[TRAVAIL DEMANDÉ] Dans le texte extrait sur la loterie du village, relevez tous les nombres, en chiffres ou en toutes lettres, sauf « un ». Citez chacun avec le mot qui le suit.

[TEXTE EXTRAIT]
★ ★ ★ ★ ★

Le soir du 26 juin, à l’arrière d’une boutique, se prépare le rituel du lendemain. Une grande urne est exhumée et remplie, par deux hommes, de morceaux de papier blanc pliés en deux. Sur l’un d’eux est dessiné un rond noir. Depuis des lustres, dans ce village de l’Amérique rurale, a lieu le 27 juin le tirage d’une loterie. C’est une cérémonie qui perdure à travers le temps. Certes, l’incantation de début de cérémonie ou le salut rituel n’existent plus. Mais l’essentiel a été sauvegardé : le tirage au sort. Tessie Hutchinson aurait presque oublié que le jour de la loterie était venu. Elle profite du calme de la maison, prend un bain avant de comprendre. Et cette journée va changer sa vie. Les trois cents habitants sont réunis devant l’urne. Chaque homme, représentant sa famille, tire un morceau de papier. C’est Bill, le mari de Tessie, qui tire celui marqué d’un rond noir. L’ensemble de sa famille doit ensuite piocher à nouveau dans l’urne. Le papier au rond noir est remis en jeu. Qui va être le gagnant de cette année ?

★ ★ ★ ★ ★

[DONNÉES]
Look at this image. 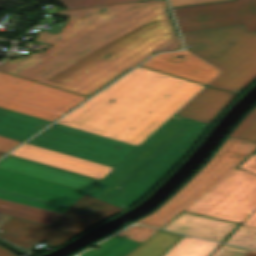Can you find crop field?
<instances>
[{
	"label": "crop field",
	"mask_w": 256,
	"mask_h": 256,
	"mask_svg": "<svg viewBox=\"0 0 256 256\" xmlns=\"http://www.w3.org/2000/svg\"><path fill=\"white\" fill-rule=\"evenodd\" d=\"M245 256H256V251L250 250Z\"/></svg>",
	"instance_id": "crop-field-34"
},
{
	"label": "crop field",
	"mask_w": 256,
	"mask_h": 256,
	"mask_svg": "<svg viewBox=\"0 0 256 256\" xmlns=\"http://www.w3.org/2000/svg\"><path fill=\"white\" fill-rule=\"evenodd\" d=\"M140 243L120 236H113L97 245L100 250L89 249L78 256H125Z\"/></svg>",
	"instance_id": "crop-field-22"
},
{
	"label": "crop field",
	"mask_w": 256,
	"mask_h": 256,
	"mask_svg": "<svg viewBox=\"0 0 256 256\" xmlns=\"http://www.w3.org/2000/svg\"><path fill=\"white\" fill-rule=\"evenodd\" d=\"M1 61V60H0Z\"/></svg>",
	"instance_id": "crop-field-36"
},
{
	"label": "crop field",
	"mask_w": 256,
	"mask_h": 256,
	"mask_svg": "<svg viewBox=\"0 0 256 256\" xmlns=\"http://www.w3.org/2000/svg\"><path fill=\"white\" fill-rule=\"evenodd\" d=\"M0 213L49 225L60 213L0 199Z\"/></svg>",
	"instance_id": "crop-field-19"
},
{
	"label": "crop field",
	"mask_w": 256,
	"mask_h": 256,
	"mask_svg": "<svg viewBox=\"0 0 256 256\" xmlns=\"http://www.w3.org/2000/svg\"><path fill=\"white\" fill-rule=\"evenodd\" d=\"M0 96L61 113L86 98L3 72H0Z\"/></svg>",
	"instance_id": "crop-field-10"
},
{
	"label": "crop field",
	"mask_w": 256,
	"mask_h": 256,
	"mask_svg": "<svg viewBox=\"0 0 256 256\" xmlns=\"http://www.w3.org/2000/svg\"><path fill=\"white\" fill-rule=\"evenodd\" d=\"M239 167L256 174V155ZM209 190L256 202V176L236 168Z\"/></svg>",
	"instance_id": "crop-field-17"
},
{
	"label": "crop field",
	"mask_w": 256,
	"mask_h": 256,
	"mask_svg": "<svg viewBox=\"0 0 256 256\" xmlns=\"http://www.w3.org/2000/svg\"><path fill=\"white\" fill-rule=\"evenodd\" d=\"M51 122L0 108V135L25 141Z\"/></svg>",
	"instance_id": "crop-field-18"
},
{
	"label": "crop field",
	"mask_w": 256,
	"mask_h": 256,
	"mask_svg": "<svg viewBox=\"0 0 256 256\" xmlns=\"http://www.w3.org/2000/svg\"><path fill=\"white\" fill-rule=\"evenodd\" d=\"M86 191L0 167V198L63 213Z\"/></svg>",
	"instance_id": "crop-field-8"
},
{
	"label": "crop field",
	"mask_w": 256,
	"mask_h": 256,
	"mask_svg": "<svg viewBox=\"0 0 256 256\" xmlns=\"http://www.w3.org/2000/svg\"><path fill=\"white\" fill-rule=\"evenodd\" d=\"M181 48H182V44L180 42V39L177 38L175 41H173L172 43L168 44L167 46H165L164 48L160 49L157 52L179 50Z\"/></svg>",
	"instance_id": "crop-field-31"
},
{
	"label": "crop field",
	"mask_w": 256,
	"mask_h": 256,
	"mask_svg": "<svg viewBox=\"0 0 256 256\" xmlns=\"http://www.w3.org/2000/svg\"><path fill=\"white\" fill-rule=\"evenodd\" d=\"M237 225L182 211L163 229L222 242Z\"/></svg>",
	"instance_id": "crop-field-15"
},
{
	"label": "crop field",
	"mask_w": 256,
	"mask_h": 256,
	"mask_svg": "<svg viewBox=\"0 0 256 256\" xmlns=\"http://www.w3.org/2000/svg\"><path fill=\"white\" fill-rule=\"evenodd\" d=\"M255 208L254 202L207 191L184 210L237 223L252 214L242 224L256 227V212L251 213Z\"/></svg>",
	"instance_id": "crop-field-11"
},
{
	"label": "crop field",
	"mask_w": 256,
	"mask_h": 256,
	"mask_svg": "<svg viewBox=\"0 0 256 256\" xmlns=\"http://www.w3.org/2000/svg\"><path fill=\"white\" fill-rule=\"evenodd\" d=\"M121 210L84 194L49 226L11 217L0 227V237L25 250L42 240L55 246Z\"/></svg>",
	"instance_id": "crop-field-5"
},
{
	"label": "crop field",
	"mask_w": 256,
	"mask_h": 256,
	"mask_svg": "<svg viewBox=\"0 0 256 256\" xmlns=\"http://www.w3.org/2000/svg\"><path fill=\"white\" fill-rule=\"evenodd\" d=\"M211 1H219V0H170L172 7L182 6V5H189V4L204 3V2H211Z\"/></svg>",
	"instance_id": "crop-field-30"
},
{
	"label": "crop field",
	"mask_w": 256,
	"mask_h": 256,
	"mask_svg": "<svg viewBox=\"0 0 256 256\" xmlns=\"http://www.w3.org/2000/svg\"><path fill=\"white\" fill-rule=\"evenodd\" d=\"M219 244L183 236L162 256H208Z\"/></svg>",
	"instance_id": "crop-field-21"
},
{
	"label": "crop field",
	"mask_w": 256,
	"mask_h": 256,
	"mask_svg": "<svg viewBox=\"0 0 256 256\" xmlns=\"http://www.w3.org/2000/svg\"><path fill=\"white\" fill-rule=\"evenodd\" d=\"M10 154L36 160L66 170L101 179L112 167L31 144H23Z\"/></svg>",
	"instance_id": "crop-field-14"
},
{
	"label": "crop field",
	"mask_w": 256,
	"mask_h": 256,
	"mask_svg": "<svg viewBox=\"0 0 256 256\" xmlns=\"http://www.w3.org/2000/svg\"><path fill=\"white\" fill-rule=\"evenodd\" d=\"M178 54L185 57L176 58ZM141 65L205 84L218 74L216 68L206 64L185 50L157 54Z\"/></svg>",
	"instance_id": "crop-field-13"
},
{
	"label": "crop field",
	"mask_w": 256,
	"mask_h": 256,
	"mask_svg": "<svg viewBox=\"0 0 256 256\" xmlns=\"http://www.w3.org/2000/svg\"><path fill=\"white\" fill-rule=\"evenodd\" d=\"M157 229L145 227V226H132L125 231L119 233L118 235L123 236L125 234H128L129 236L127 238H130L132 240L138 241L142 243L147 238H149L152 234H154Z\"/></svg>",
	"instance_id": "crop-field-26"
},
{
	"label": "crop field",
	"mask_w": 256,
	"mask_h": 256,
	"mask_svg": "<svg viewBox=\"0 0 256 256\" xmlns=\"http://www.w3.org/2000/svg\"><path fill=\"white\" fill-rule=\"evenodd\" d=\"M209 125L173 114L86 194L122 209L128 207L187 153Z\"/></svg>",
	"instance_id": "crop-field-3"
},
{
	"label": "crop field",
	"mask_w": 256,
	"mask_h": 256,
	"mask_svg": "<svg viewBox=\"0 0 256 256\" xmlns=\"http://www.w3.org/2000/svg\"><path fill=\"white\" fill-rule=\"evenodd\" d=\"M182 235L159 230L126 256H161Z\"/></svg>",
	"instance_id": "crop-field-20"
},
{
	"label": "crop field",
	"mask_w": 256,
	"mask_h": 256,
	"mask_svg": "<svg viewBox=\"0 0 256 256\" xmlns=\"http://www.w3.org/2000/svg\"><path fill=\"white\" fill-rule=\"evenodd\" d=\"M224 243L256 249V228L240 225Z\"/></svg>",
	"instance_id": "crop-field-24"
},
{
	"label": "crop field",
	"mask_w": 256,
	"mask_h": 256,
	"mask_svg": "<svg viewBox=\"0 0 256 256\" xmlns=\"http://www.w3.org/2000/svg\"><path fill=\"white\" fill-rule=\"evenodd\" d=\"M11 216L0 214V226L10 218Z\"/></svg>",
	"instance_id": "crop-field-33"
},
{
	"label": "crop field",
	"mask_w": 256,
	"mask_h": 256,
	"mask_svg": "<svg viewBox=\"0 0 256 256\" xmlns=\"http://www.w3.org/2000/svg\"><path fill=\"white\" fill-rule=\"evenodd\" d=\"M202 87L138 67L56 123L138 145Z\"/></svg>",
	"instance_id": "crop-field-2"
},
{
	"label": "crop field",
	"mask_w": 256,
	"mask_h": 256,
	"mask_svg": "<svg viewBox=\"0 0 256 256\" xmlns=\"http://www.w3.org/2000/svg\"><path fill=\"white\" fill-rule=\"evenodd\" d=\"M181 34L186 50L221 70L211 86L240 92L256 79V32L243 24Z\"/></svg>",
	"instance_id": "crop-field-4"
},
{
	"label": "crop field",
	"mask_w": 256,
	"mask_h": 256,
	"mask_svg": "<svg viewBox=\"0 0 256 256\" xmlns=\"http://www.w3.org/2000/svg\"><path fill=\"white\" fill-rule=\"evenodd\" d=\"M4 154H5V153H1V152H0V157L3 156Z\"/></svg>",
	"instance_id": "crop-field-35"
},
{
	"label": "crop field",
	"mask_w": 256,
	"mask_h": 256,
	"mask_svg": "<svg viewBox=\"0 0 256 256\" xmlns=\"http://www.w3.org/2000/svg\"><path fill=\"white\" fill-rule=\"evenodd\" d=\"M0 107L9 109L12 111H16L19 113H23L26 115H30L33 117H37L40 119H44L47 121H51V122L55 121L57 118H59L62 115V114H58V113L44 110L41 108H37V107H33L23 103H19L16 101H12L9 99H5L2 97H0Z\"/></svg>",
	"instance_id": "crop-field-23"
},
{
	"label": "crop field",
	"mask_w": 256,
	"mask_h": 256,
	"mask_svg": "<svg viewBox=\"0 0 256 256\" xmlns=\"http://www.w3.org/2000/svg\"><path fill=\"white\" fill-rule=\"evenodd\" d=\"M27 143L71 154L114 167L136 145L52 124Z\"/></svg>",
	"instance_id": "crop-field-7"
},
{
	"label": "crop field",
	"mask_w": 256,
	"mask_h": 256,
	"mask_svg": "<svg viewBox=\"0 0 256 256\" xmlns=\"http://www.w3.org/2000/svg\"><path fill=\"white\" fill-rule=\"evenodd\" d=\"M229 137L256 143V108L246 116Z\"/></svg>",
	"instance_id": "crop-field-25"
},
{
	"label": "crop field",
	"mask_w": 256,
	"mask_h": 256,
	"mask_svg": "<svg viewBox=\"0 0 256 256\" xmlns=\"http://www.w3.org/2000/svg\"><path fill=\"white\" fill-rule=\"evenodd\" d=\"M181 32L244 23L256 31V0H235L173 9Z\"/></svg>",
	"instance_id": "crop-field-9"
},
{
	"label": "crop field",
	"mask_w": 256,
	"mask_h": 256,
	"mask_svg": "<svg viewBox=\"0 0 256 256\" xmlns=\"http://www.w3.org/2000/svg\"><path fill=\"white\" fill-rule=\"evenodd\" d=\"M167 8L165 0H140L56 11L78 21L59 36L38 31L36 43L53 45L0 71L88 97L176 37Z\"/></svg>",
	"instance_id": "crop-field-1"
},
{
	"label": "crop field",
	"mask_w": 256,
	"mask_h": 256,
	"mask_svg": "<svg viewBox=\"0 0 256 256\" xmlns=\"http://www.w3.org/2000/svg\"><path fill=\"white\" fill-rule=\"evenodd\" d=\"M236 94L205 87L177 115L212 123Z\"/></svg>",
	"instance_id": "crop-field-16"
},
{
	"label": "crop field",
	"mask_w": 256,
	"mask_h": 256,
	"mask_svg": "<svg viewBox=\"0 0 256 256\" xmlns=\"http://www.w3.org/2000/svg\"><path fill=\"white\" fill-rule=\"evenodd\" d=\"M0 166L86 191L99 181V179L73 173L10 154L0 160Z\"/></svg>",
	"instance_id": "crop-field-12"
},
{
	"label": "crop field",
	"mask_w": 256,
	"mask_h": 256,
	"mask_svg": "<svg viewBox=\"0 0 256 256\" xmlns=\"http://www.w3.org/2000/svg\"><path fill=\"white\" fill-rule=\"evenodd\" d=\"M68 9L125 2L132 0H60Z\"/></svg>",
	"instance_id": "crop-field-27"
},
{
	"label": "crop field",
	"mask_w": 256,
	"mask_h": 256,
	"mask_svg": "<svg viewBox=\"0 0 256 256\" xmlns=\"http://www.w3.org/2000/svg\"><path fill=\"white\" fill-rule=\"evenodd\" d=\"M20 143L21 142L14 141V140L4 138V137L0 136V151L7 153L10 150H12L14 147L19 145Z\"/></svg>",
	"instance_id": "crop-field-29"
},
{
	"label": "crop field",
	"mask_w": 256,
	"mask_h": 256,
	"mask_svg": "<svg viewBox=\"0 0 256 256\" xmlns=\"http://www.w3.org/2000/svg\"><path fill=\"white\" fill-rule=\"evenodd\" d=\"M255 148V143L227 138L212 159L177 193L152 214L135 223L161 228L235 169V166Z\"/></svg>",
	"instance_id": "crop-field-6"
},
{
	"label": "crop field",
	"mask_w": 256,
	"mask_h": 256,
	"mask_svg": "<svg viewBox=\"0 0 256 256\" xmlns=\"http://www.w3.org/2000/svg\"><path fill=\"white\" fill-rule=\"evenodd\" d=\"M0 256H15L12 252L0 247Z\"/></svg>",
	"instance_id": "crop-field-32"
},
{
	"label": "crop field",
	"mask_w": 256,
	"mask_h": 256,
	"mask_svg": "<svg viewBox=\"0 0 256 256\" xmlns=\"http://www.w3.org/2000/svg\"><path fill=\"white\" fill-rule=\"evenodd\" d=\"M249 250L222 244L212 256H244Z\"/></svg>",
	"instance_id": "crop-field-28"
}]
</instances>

★ ★ ★ ★ ★

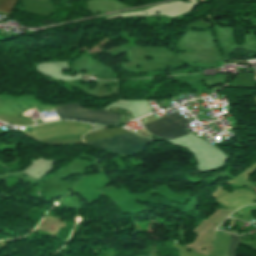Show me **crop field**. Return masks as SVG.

★ ★ ★ ★ ★

[CORRIGÉ]
- 26 juin
- deux hommes
- deux (dans « pliés en deux »)
- 27 juin
- trois cents habitants